Building data-driven components and applications doesn't have to be so ducking hard

Introducing FixIt: an unreasonably effective AI error fixer for SQL

2024/01/03

BY

Subscribe to MotherDuck Blog

Today we’re releasing FixIt, MotherDuck’s first AI-powered UI feature. FixIt helps you resolve common SQL errors by offering fixes in-line. You can try it out starting now in our web app. See it in action:

Why did we focus on fixing errors? If you’re anything like us, your workflow for writing analytical SQL probably looks something like this:

  1. write the first version of your query
  2. run the query
  3. If you receive an error, you locate the error in your SQL figure out what went wrong
  4. If you don’t know how to fix it, go to the documentation, or look at your available tables and columns
  5. then attempt to fix your query and go back to step 2

FixIt collapses all those tedious error-fixing steps into one. It’s like watching a SQL expert speed-run all your fixes for you. See it in action here:

How does it work?

FixIt uses a large language model (LLM) to generate suggestions; it feeds the error, the query, and additional context into an LLM to generate a new line that fixes the query. Here’s how it works in the UI:

  1. When you encounter a query error in the MotherDuck UI, FixIt generates a simple inline suggestion, which you can accept, reject, or simply ignore
  2. Accepting a FixIt suggestion applies the fix and re-runs the query
  3. You can cancel the suggestion, or ignore it entirely and fix your query yourself

Much like our other AI features, FixIt is powered by a new function, fix_single_line, available to all MotherDuck customers and users of our extension. This table function is a great option for customers and partners building their own editor-driven interfaces on top of DuckDB.

For MotherDuck UI users, we think FixIt is special for three reasons:

  • It fits within your existing querying workflow
  • It’s pretty fast at generating suggestions
  • The suggestions it gives you are easy to visually inspect

FixIt is a powerful yet non-intrusive improvement to your existing workflow

We’ve all seen incredibly impressive demos of LLMs writing SQL from scratch. FixIt, by contrast, takes a more humble approach. Rather than attempt to fix every possible error in your query in one go, FixIt will only fix whatever line it thinks will resolve your SQL error.

We think this unreasonable simplicity also makes it unreasonably effective. In truth, the most common SQL errors tend to have simple, one-line fixes. Even if the error requires multiple fixes across several lines, FixIt will still suggest fixes one line at a time, often iterating itself into a functional query. These assumptions enable FixIt to effortlessly correct many common SQL errors like:

  • Parsing strings into timestamps
  • Writing regular expressions and JSON parsing functions
  • Misspelling table and column names
  • Adding GROUP BY ALL or fixing existing GROUP BY statements

To complement FixIt’s simplicity, we designed it to be as non-intrusive as possible. If you type anywhere in the editor while a fix is either being generated or shown, we remove the suggestion. So you can ignore the feature entirely if it isn’t helping. Additionally, if you find that the suggestions are far off-base, you can turn off the feature in the MotherDuck UI under the settings panel.

• Work to complete:
(a) According to the blog post about FixIt, what function powers the feature?
(b) Output the part of the blog post about FixIt starting at "1. When you" and ending at "top of DuckDB.".
The entries have no connection to the blog post about FixIt.

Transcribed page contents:
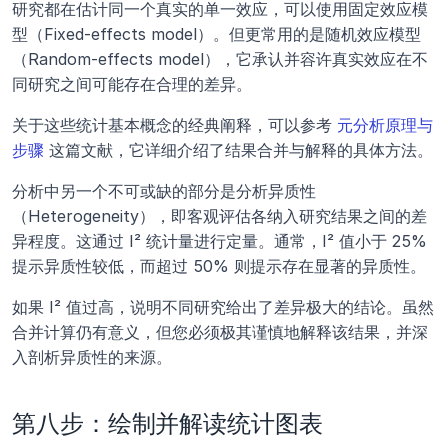
研究都在估计同一个真实的单一效应，可以使用固定效应模
型（Fixed-effects model）。但更常用的是随机效应模型
（Random-effects model），它承认并容许真实效应在不
同研究之间可能存在合理的差异。
关于这些统计基本概念的经典阐释，可以参考 
元分析原理与
步骤
 这篇文献，它详细介绍了结果合并与解释的具体方法。
分析中另一个不可或缺的部分是分析异质性
（Heterogeneity），即客观评估各纳入研究结果之间的差
异程度。这通过 I² 统计量进行定量。通常，I² 值小于 25% 
提示异质性较低，而超过 50% 则提示存在显著的异质性。
如果 I² 值过高，说明不同研究给出了差异极大的结论。虽然
合并计算仍有意义，但您必须极其谨慎地解释该结果，并深
入剖析异质性的来源。
第八步：绘制并解读统计图表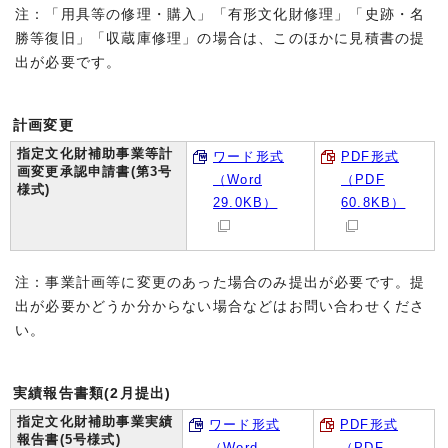
注：「用具等の修理・購入」「有形文化財修理」「史跡・名
勝等復旧」「収蔵庫修理」の場合は、このほかに見積書の提
出が必要です。
計画変更
指定文化財補助事業等計
ワード形式
PDF形式
画変更承認申請書(第3号
（Word
（PDF
様式)
29.0KB）
60.8KB）
注：事業計画等に変更のあった場合のみ提出が必要です。提
出が必要かどうか分からない場合などはお問い合わせくださ
い。
実績報告書類(2月提出)
指定文化財補助事業実績
ワード形式
PDF形式
報告書(5号様式)
（Word
（PDF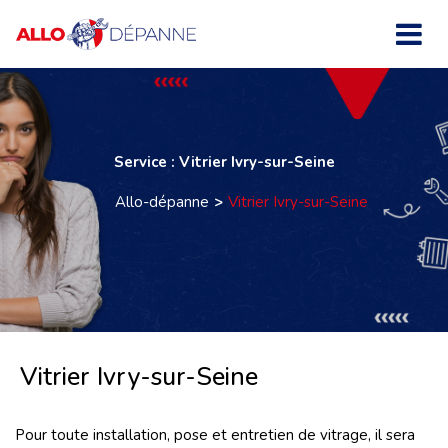
Service : Vitrier Ivry-sur-Seine
Allo-dépanne
Vitrier Ivry-sur-Seine
Vitrier Ivry-sur-Seine
Pour toute installation, pose et entretien de vitrage, il sera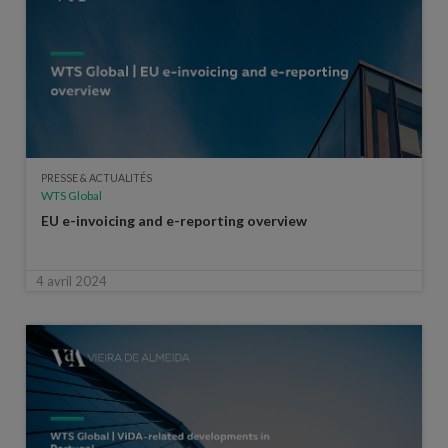
PRESSE & ACTUALITÉS
WTS Global
EU e-invoicing and e-reporting overview
4 avril 2024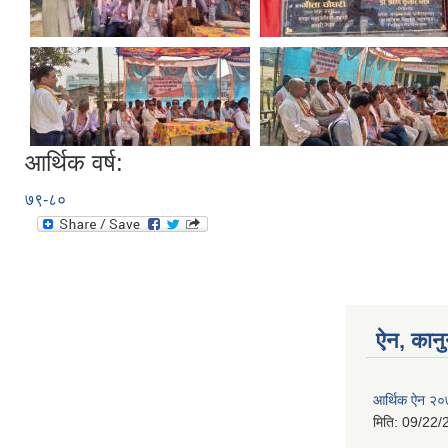
आर्थिक वर्ष:
७९-८०
ऐन, कानु
आर्थिक ऐन २
मिति:
09/22/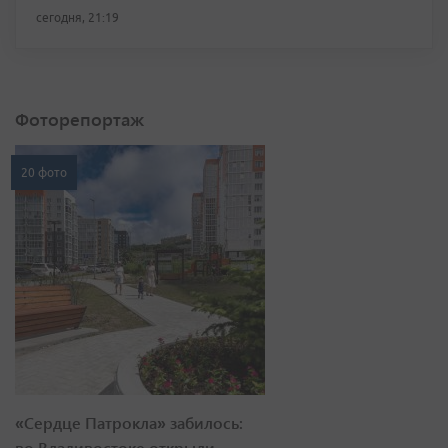
сегодня, 21:19
Фоторепортаж
20 фото
«Сердце Патрокла» забилось:
во Владивостоке открыли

• Responses to the exercise:
(a) A new table function called fix_single_line.

(b)
1. When you encounter a query error in the MotherDuck UI, FixIt generates a simple inline suggestion, which you can accept, reject, or simply ignore
  2. Accepting a FixIt suggestion applies the fix and re-runs the query
  3. You can cancel the suggestion, or ignore it entirely and fix your query yourself

Much like our other AI features, FixIt is powered by a new function, fix_single_line, available to all MotherDuck customers and users of our extension. This table function is a great option for customers and partners building their own editor-driven interfaces on top of DuckDB.